→ **Work instructions**: Reproduce every one of the records below word for word, leaving out the pictures.

→ **Source material**:
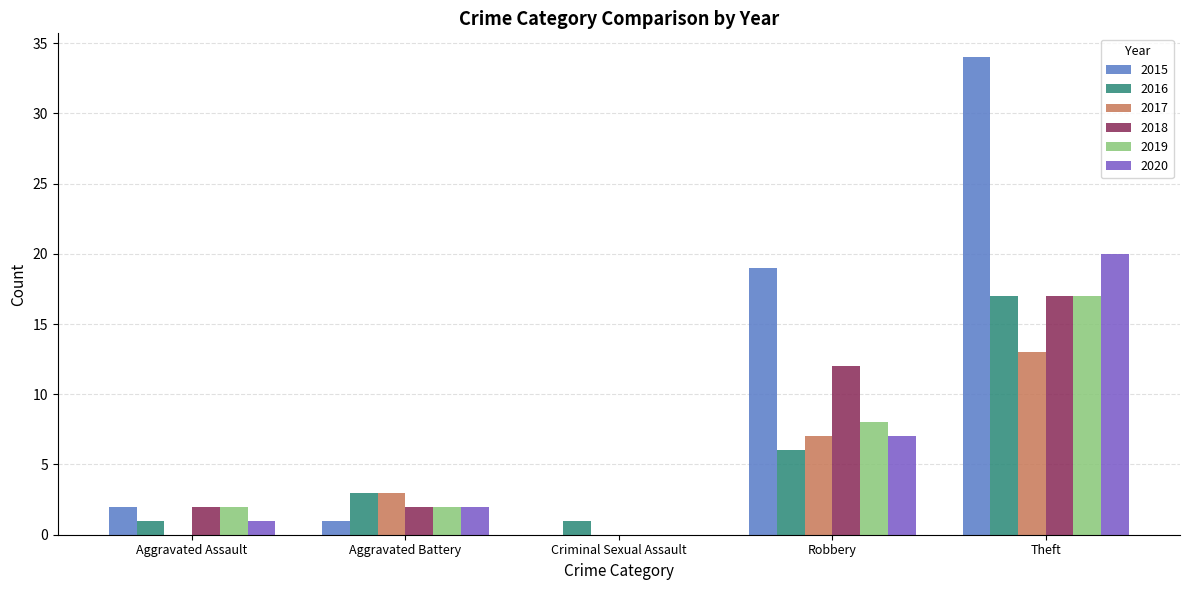

Is the value of 2017 at Aggravated Assault greater than the value of 2020 at Aggravated Assault?

No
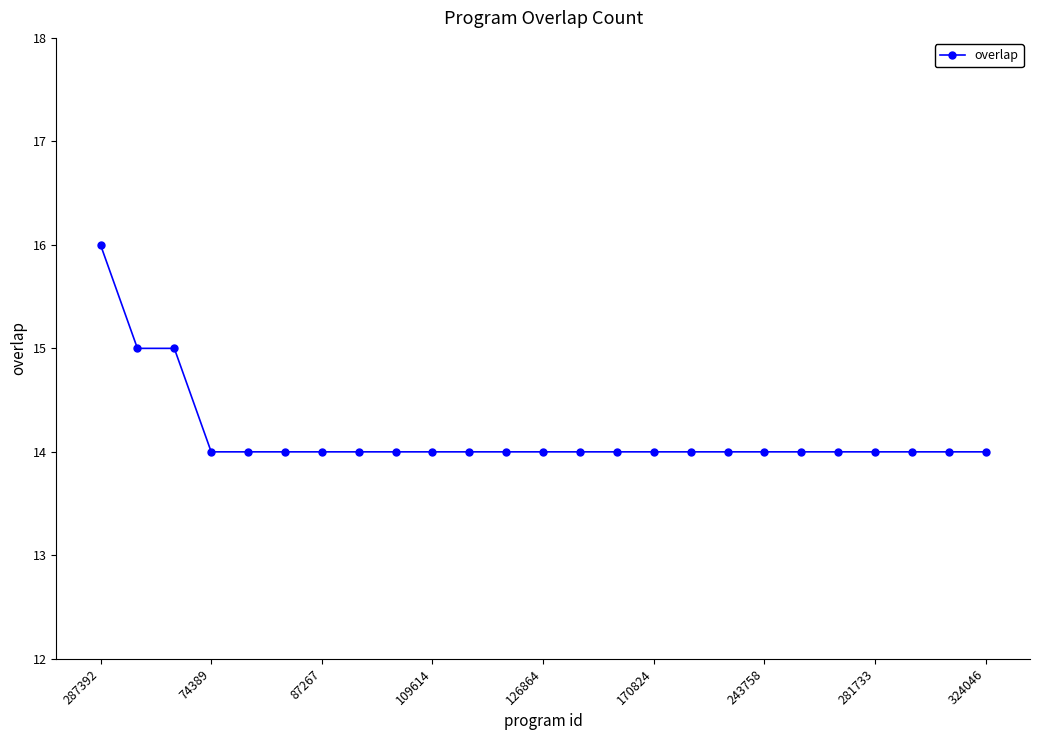

What is the value of the 23rd point from the left?

14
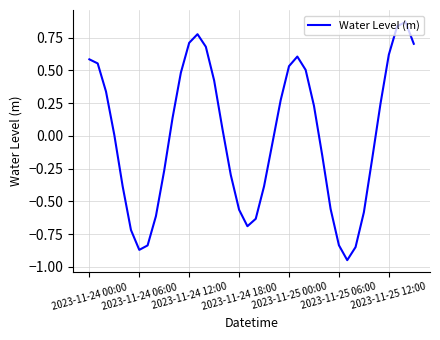

What is the difference between the maximum and minimum values?

1.8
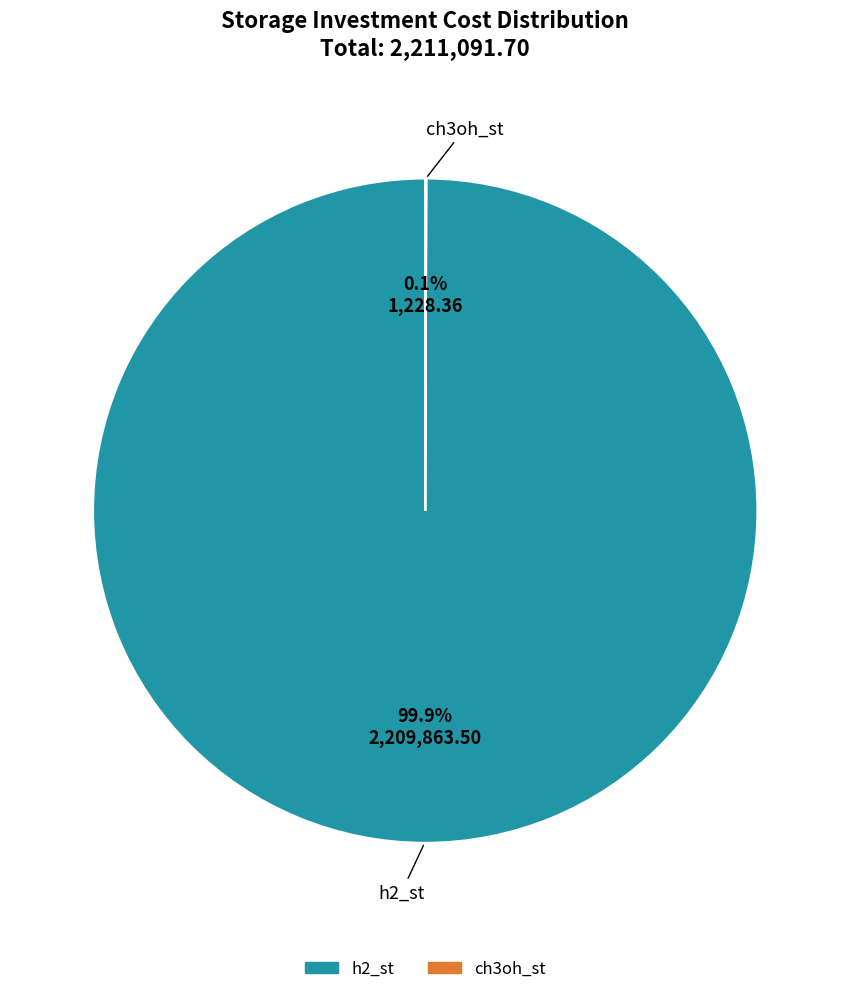

How much of the chart is everything except h2_st?

0.1%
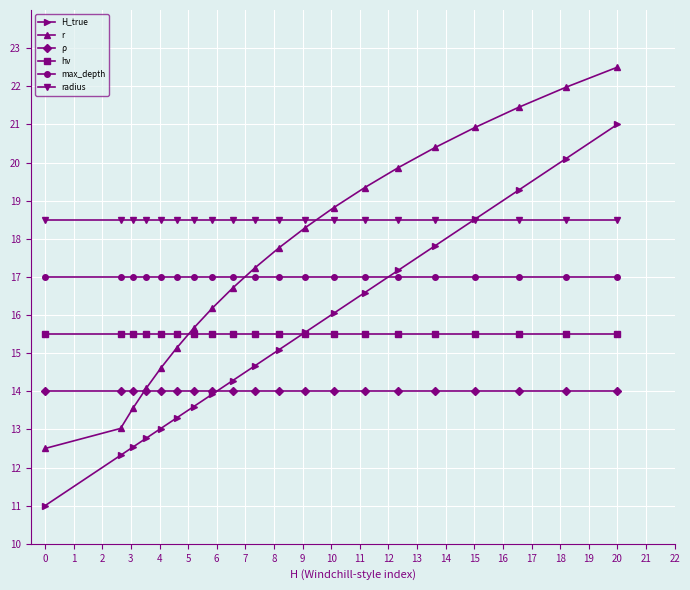

Rank the series by their maximum value, from lowest to highest.

ρ, hν, max_depth, radius, H_true, r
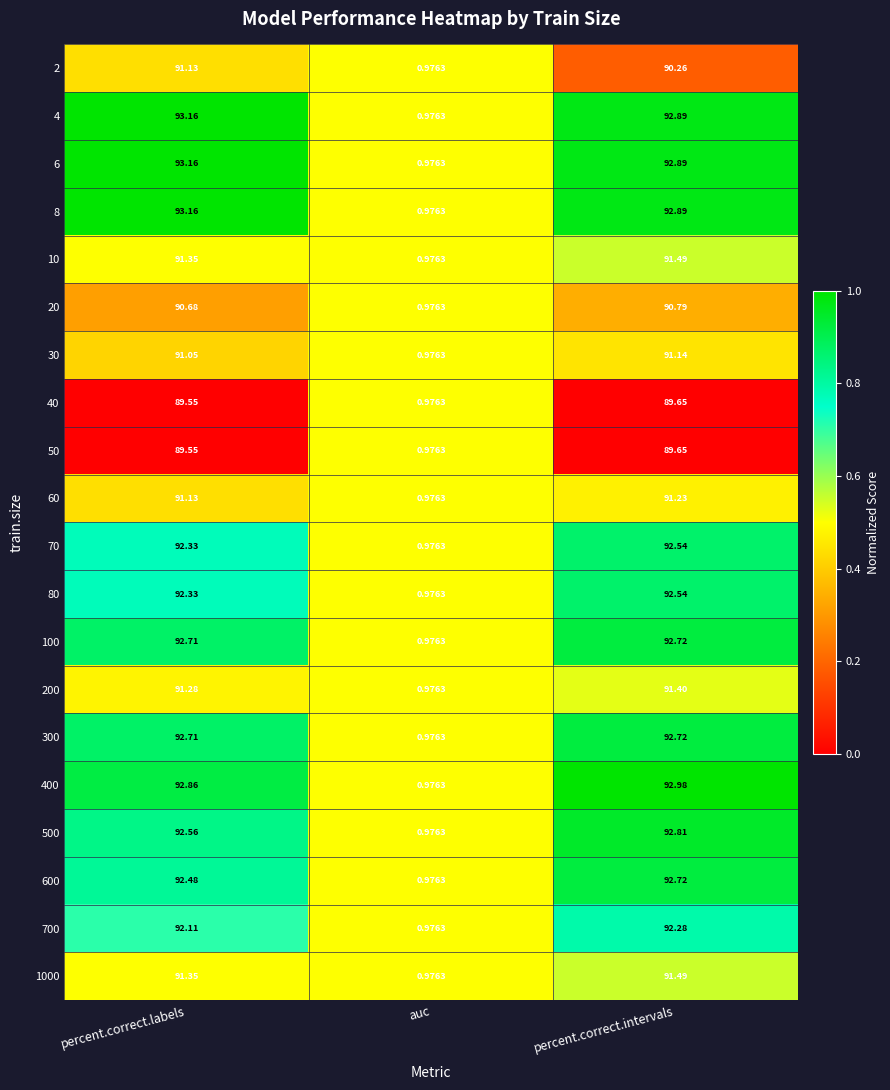

Which category has the highest value in the 80 series?

percent.correct.intervals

→ **Response to the task**:
Is the value of 2017 at Aggravated Assault greater than the value of 2020 at Aggravated Assault?

No

What is the value of the 23rd point from the left?

14

What is the difference between the maximum and minimum values?

1.8

How much of the chart is everything except h2_st?

0.1%

Rank the series by their maximum value, from lowest to highest.

ρ, hν, max_depth, radius, H_true, r

Which category has the highest value in the 80 series?

percent.correct.intervals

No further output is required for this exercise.